使用tidymodels搞定二分类资料多个模型评价和比较

医学和生信笔记

发布于 2022-11-15 10:19:03

1.3K0

文章被收录于专栏：医学和生信笔记医学和生信笔记

前面介绍了很多二分类资料的模型评价内容，用到了很多R包，虽然达到了目的，但是内容太多了，不太容易记住。

今天给大家介绍一个很厉害的R包：tidymodels，一个R包搞定二分类资料的模型评价和比较。

一看这个名字就知道，和tidyverse系列师出同门，包的作者是大佬Max Kuhn，大佬的上一个作品是caret，现在加盟rstudio了，开发了新的机器学习R包，也就是今天要介绍的tidymodels。

给大家看看如何用优雅的方式建立、评价、比较多个模型！

本期目录：

加载数据和R包
数据划分
数据预处理
建立多个模型
- logistic
- knn
- 随机森林
- 决策树
交叉验证
ROC曲线画一起

加载数据和R包

没有安装的R包的自己安装下~

suppressPackageStartupMessages(library(tidyverse))
suppressPackageStartupMessages(library(tidymodels))
tidymodels_prefer()

由于要做演示用，肯定要一份比较好的数据才能说明问题，今天用的这份数据，结果变量是一个二分类的。

一共有91976行，26列，其中play_type是结果变量，因子型，其余列都是预测变量。

all_plays <- read_rds("../000files/all_plays.rds")
glimpse(all_plays)

数据摘录:
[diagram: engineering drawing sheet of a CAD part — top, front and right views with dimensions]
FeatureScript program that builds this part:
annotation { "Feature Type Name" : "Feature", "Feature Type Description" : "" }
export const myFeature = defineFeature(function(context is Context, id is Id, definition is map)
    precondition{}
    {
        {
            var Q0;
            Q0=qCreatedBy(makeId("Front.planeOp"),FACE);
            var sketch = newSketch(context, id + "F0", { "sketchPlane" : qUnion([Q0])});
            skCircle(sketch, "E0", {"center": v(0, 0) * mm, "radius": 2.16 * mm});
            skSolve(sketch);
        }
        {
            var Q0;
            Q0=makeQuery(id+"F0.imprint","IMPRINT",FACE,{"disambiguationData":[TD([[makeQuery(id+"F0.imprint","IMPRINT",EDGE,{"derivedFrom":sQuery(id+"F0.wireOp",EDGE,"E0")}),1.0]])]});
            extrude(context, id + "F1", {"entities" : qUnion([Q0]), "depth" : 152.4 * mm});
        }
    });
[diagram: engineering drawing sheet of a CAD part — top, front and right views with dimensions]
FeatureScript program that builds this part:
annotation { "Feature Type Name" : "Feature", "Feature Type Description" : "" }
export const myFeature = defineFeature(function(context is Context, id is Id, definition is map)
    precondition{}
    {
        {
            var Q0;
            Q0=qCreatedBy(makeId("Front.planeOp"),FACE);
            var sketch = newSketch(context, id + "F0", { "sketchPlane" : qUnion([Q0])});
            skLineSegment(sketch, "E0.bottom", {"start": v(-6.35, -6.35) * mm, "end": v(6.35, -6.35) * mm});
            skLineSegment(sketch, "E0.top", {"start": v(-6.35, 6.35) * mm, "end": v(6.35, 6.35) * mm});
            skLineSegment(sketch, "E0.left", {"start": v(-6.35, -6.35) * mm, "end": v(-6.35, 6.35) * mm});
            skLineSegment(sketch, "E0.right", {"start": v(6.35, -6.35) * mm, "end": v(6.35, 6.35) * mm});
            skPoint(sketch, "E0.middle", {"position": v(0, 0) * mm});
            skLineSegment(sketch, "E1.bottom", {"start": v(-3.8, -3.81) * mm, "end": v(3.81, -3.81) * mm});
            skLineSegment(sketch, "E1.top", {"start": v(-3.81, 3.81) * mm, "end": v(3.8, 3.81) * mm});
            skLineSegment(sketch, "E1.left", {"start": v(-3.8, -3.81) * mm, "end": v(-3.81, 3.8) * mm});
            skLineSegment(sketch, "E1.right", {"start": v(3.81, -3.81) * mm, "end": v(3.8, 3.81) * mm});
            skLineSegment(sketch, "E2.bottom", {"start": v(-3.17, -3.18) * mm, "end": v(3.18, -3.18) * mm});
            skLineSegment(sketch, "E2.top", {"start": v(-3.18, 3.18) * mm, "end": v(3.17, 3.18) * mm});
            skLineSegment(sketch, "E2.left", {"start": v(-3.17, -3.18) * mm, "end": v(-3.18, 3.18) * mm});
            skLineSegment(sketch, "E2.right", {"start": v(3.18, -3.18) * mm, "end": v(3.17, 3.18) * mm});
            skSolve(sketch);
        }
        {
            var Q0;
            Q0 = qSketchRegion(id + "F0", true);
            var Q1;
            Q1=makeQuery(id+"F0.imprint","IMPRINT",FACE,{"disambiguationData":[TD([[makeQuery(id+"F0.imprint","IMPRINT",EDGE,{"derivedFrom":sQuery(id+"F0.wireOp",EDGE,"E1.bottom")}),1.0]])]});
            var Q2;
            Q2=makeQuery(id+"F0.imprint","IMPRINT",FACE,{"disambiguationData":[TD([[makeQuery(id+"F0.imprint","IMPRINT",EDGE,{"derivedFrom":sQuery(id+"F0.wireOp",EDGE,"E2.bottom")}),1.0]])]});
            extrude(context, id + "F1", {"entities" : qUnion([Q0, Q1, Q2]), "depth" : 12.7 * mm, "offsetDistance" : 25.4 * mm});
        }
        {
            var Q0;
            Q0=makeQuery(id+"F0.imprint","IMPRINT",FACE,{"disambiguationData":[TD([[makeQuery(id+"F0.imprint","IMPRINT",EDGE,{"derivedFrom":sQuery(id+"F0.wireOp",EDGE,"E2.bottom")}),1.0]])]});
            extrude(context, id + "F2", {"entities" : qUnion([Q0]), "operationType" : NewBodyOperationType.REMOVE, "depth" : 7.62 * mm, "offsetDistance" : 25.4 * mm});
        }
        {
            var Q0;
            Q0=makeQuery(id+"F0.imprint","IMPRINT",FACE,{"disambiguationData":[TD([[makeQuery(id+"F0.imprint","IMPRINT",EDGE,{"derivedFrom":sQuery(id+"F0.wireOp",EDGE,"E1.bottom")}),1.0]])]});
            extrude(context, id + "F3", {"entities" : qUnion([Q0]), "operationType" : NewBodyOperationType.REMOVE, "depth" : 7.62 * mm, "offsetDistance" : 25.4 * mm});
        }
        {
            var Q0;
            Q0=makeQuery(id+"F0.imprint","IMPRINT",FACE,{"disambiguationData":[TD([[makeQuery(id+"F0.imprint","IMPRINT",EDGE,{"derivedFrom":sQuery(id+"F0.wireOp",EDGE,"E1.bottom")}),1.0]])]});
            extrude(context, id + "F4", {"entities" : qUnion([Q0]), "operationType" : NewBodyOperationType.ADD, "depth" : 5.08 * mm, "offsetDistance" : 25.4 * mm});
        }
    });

你的任务:
• 1. 请根据节选原文回答下列问题：
(a) tidymodels这个R包的作者是谁？
(b) 演示用的数据一共有多少行、多少列？
(c) 这份数据中的结果变量是哪一列？
• 2. 请把节选原文从“使用tidymodels搞定二分类资料多个模型评价和比较”到“二分类资料的模型评价和比较。”这一段重写一遍，并将其中的“二分类资料”替换为“二分类数据”。

参考答案:
• 1.
(a) Max Kuhn
(b) 91976行，26列
(c) play_type

• 2.
使用tidymodels搞定二分类数据多个模型评价和比较

医学和生信笔记

发布于 2022-11-15 10:19:03

1.3K0

文章被收录于专栏：医学和生信笔记医学和生信笔记

前面介绍了很多二分类数据的模型评价内容，用到了很多R包，虽然达到了目的，但是内容太多了，不太容易记住。

今天给大家介绍一个很厉害的R包：tidymodels，一个R包搞定二分类数据的模型评价和比较。